Recent examples of training: training of trainer sessions organized around the country by MONUSCO’s CIVPOL for the Congolese National Police included sessions on child protection. Other sessions have been given to police in Kinshasa who receiving short-term training related to election security. With the Ministry of Justice, MONUSCO Child Protection Section regularly organized workshops – in its field offices - for judicial authorities and those who work with the police to ensure children in conflict with the law or children victims have access to relevant protection in the judicial system.
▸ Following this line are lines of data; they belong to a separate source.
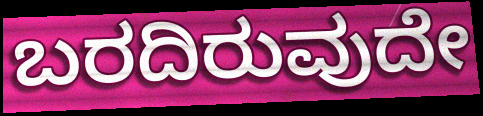
ಬರದಿರುವುದೇ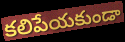
కలిపేయకుండాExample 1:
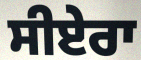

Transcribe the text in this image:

ਸੀਏਰਾ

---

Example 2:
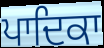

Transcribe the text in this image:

ਪਾਦਿਕਾ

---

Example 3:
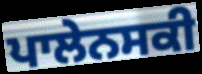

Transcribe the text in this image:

ਪਾਲੇਨਸਕੀ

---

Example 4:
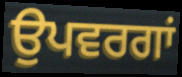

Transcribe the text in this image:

ਉਪਵਰਗਾਂ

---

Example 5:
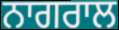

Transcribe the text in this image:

ਨਾਗਰਾਲ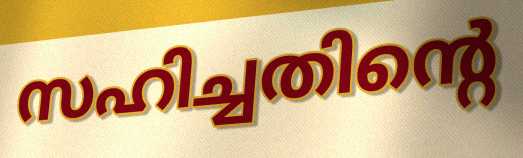
സഹിച്ചതിന്റെ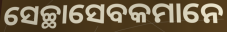
ସେଚ୍ଛାସେବକମାନେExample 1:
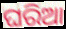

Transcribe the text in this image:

ଘରିଆ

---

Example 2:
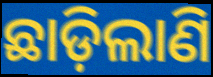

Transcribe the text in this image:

ଛାଡ଼ିଲାଣି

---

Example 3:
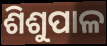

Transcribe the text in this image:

ଶିଶୁପାଳ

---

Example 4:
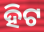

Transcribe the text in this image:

ହିଟ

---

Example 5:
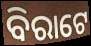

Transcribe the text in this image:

ବିରାଟେ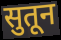
सुतूनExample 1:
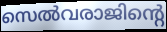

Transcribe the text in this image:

സെൽവരാജിന്റെ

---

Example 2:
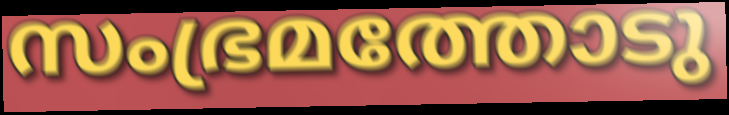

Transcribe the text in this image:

സംഭ്രമത്തോടു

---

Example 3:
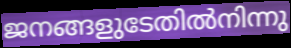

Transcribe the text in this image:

ജനങ്ങളുടേതിൽനിന്നു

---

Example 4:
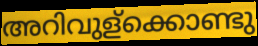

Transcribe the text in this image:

അറിവുള്ക്കൊണ്ടു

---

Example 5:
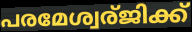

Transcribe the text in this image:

പരമേശ്വര്ജിക്ക്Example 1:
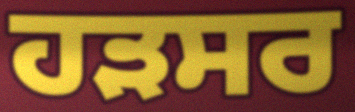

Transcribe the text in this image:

ਹੜਸਰ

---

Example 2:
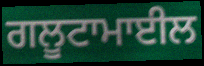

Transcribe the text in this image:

ਗਲੂਟਾਮਾਈਲ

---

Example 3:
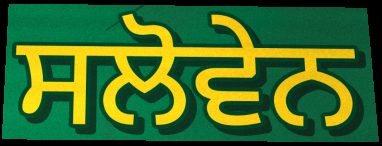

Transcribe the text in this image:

ਸਲੋਵੇਨ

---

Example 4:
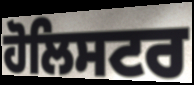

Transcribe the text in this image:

ਹੋਲਿਸਟਰ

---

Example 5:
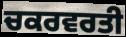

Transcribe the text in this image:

ਚਕਰਵਰਤੀ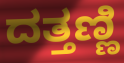
ದತ್ತಣ್ಣಿ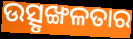
ଉତ୍ସୃଙ୍ଖଳତାର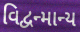
વિદ્વન્માન્ય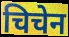
चिचेनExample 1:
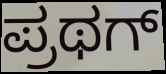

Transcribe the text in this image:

ಪ್ರಥಗ್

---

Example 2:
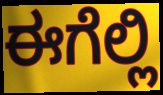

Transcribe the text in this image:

ಈಗೆಲ್ಲಿ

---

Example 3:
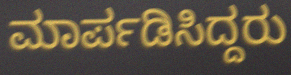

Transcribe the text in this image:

ಮಾರ್ಪಡಿಸಿದ್ದರು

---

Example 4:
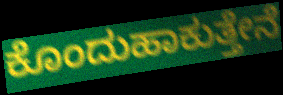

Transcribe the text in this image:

ಕೊಂದುಹಾಕುತ್ತೇನೆ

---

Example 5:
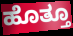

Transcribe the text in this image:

ಹೊತ್ತೂ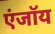
एंजॉय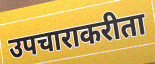
उपचाराकरीता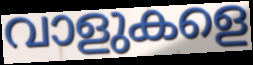
വാളുകളെ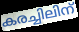
കരച്ചിലിന്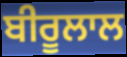
ਬੀਰੂਲਾਲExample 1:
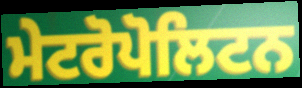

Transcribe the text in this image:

ਮੇਟਰੋਪੋਲਿਟਨ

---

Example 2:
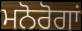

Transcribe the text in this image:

ਮਨੋਰੋਗਾਂ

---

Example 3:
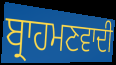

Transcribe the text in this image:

ਬ੍ਰਾਹਮਣਵਾਦੀ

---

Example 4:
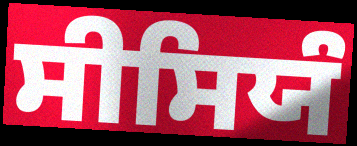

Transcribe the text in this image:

ਸੀਸਿਯੰ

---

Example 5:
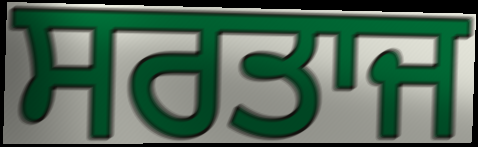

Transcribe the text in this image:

ਸਰਤਾਜ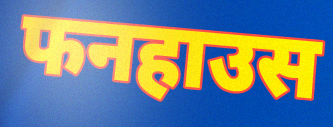
फनहाउस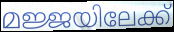
മജ്ജയിലേക്ക്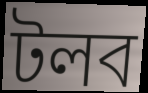
টলব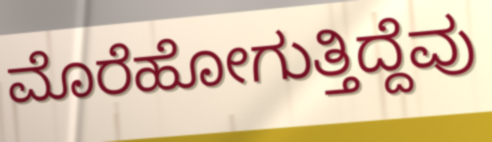
ಮೊರೆಹೋಗುತ್ತಿದ್ದೆವುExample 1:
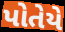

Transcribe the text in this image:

પોતેયે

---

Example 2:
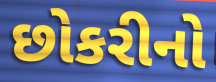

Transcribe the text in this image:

છોકરીનો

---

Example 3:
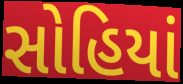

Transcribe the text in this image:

સોહિયાં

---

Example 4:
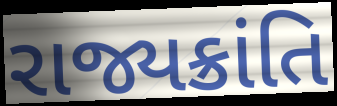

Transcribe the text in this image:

રાજ્યક્રાંતિ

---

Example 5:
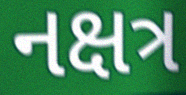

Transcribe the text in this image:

નક્ષત્ર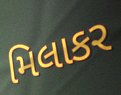
મિલાકર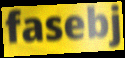
fasebjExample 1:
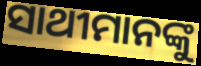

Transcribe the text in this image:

ସାଥୀମାନଙ୍କୁ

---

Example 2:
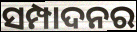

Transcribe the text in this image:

ସମ୍ପାଦନର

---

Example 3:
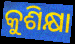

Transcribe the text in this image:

କୁଶିକ୍ଷା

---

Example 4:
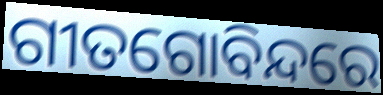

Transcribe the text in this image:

ଗୀତଗୋବିନ୍ଦରେ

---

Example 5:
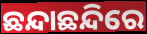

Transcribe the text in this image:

ଛନ୍ଦାଛନ୍ଦିରେ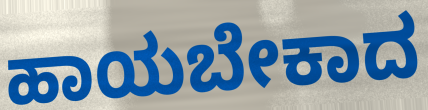
ಹಾಯಬೇಕಾದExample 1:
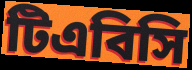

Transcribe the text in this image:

টিএবিসি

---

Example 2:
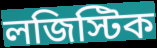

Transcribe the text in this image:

লজিস্টিক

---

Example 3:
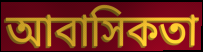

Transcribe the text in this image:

আবাসিকতা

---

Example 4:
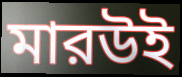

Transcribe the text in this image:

মারউই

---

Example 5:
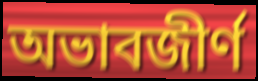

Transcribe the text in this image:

অভাবজীর্ণ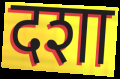
दशा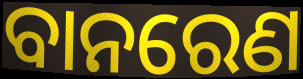
ବାନରେଣ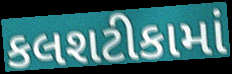
કલશટીકામાંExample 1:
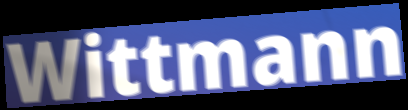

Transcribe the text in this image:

Wittmann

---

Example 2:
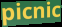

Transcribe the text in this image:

picnic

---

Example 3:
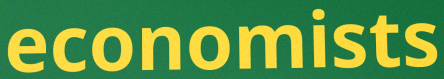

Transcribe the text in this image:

economists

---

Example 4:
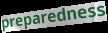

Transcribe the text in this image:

preparedness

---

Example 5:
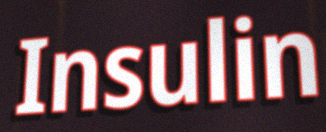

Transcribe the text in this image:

InsulinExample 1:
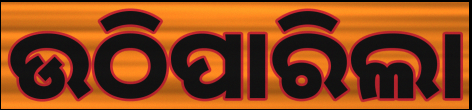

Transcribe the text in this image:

ଉଠିପାରିଲା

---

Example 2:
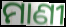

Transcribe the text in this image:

ମାଣୀ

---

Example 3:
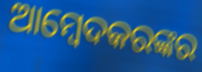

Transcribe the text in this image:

ଆମ୍ବେଦକରଙ୍କର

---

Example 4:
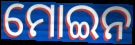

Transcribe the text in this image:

g- Raising awareness of the risks of exploitation of children in the electoral process and developing sensitization work on this issue with partners;
Some people ask what has child protection go to do with the elections, as children under the age of 18 do not have the right to vote. But they do have a right to participate in meetings, express their views, and support a political party – providing it is voluntary. Concerns regarding children and the electoral process are centered on the mobilization of children through offer of financial or other reward – street children are particularly vulnerable in this regard. More serious is the risk that they could be paid to create disturbances as well as getting caught up in electoral violence. These issues have been summarized in a Guide du Sensibilisateur sur la Protection de l’Enfant et Les Elections produced by a mixed government/NGO commission with MONUSCO and UNICEF support.